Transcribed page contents
* * * * *

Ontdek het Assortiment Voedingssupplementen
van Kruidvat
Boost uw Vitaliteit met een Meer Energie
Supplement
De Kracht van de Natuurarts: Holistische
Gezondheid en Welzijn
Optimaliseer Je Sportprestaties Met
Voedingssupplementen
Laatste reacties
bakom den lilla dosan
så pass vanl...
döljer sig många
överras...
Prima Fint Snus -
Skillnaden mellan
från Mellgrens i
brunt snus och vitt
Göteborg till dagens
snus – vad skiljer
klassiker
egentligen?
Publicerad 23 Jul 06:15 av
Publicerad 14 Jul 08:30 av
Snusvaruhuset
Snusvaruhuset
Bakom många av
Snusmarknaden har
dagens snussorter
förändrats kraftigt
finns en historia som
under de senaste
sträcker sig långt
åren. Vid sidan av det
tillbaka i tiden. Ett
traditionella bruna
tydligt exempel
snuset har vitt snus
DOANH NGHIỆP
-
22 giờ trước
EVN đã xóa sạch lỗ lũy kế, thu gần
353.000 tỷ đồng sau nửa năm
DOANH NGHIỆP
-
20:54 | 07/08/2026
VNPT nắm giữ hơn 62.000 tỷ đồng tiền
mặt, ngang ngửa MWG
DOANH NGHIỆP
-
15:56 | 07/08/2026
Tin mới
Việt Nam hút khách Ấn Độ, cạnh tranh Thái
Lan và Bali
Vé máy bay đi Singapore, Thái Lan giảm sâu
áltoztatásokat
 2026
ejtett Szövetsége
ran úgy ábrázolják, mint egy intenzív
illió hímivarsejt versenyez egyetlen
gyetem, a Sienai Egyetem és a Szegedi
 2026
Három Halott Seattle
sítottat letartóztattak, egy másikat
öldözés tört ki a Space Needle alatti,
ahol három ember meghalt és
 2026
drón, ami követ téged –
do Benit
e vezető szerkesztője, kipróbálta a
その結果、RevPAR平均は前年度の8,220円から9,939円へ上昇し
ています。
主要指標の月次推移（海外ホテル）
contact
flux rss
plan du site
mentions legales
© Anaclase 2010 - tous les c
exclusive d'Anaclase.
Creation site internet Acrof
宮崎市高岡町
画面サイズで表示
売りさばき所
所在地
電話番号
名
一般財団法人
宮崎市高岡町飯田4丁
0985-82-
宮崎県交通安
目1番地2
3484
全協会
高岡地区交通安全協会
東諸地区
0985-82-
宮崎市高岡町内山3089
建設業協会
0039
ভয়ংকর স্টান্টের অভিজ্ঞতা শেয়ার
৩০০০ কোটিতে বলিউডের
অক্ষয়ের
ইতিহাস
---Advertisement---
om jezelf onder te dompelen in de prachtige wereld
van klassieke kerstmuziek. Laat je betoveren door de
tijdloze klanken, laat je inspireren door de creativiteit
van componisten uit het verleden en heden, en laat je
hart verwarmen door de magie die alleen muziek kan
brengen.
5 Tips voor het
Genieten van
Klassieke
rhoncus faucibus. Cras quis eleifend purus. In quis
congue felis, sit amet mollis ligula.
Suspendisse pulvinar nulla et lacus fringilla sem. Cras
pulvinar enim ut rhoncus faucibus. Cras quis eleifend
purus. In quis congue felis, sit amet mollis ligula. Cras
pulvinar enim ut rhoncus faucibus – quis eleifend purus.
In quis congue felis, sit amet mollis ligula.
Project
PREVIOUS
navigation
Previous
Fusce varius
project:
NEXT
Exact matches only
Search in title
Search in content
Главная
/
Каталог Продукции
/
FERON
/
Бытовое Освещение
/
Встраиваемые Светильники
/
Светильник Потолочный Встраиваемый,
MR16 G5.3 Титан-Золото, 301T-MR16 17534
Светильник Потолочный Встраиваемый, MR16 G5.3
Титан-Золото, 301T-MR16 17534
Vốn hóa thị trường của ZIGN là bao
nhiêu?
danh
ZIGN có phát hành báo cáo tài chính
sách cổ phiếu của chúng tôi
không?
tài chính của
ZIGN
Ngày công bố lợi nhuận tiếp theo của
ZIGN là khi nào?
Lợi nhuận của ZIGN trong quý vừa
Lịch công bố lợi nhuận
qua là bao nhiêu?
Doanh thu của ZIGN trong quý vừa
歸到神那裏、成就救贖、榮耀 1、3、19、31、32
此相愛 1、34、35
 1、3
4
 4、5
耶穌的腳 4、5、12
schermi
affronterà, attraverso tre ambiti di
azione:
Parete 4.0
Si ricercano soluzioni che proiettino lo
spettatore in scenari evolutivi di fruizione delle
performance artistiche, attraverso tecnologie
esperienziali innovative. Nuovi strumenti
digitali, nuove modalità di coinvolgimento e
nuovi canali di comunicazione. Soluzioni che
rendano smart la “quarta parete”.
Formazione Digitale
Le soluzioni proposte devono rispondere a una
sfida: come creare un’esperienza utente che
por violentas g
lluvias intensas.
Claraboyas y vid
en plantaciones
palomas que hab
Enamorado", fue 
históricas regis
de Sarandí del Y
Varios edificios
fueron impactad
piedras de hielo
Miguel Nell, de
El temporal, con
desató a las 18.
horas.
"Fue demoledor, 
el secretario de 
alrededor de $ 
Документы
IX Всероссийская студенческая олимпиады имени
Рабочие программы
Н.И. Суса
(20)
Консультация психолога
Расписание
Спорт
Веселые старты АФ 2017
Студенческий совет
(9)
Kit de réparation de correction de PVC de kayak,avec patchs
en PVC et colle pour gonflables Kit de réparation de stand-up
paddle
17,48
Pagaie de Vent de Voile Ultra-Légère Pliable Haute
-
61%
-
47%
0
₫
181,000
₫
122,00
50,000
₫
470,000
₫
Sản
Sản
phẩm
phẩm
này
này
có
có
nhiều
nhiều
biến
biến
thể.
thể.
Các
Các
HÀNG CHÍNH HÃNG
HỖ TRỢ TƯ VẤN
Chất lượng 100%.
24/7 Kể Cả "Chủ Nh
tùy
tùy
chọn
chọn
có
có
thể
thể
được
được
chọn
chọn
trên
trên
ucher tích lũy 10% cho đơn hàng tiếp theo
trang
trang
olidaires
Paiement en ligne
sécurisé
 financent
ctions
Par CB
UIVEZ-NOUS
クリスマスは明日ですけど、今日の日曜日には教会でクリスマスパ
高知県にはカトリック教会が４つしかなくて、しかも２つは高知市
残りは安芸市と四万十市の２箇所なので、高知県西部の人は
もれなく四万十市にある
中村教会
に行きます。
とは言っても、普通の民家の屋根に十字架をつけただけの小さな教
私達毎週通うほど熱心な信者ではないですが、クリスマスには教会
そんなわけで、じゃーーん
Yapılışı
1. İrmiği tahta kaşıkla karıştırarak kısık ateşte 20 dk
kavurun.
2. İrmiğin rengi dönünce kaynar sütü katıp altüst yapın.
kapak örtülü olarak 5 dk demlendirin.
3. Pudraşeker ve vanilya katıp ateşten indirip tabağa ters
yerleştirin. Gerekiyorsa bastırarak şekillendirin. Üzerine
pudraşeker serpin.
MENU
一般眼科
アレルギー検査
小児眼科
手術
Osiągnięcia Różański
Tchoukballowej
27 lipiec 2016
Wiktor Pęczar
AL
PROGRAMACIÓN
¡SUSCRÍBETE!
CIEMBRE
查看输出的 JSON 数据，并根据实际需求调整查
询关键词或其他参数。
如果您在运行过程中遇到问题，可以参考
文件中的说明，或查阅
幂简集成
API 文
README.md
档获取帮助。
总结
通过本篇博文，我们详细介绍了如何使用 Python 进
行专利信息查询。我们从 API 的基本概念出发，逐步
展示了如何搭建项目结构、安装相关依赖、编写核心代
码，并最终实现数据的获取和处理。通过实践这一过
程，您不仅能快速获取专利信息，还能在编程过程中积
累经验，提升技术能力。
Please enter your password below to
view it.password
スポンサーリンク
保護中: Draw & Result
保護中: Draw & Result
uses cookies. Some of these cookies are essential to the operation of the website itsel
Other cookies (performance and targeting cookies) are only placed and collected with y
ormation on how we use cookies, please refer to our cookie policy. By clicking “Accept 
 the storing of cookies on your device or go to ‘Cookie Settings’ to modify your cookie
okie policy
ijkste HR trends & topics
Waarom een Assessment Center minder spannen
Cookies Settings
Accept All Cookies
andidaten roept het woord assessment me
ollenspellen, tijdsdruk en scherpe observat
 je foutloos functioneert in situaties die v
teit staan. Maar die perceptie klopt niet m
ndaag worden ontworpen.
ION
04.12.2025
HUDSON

* * * * *

TASK -> Copy from the line with "クリスマスは明日ですけど、今日の日曜日には教会でクリスマスパ" to the final line of the records, inclusive, and add nothing else.

ANSWER TO THE PROBLEM ->
クリスマスは明日ですけど、今日の日曜日には教会でクリスマスパ
高知県にはカトリック教会が４つしかなくて、しかも２つは高知市
残りは安芸市と四万十市の２箇所なので、高知県西部の人は
もれなく四万十市にある
中村教会
に行きます。
とは言っても、普通の民家の屋根に十字架をつけただけの小さな教
私達毎週通うほど熱心な信者ではないですが、クリスマスには教会
そんなわけで、じゃーーん
Yapılışı
1. İrmiği tahta kaşıkla karıştırarak kısık ateşte 20 dk
kavurun.
2. İrmiğin rengi dönünce kaynar sütü katıp altüst yapın.
kapak örtülü olarak 5 dk demlendirin.
3. Pudraşeker ve vanilya katıp ateşten indirip tabağa ters
yerleştirin. Gerekiyorsa bastırarak şekillendirin. Üzerine
pudraşeker serpin.
MENU
一般眼科
アレルギー検査
小児眼科
手術
Osiągnięcia Różański
Tchoukballowej
27 lipiec 2016
Wiktor Pęczar
AL
PROGRAMACIÓN
¡SUSCRÍBETE!
CIEMBRE
查看输出的 JSON 数据，并根据实际需求调整查
询关键词或其他参数。
如果您在运行过程中遇到问题，可以参考
文件中的说明，或查阅
幂简集成
API 文
README.md
档获取帮助。
总结
通过本篇博文，我们详细介绍了如何使用 Python 进
行专利信息查询。我们从 API 的基本概念出发，逐步
展示了如何搭建项目结构、安装相关依赖、编写核心代
码，并最终实现数据的获取和处理。通过实践这一过
程，您不仅能快速获取专利信息，还能在编程过程中积
累经验，提升技术能力。
Please enter your password below to
view it.password
スポンサーリンク
保護中: Draw & Result
保護中: Draw & Result
uses cookies. Some of these cookies are essential to the operation of the website itsel
Other cookies (performance and targeting cookies) are only placed and collected with y
ormation on how we use cookies, please refer to our cookie policy. By clicking “Accept 
 the storing of cookies on your device or go to ‘Cookie Settings’ to modify your cookie
okie policy
ijkste HR trends & topics
Waarom een Assessment Center minder spannen
Cookies Settings
Accept All Cookies
andidaten roept het woord assessment me
ollenspellen, tijdsdruk en scherpe observat
 je foutloos functioneert in situaties die v
teit staan. Maar die perceptie klopt niet m
ndaag worden ontworpen.
ION
04.12.2025
HUDSON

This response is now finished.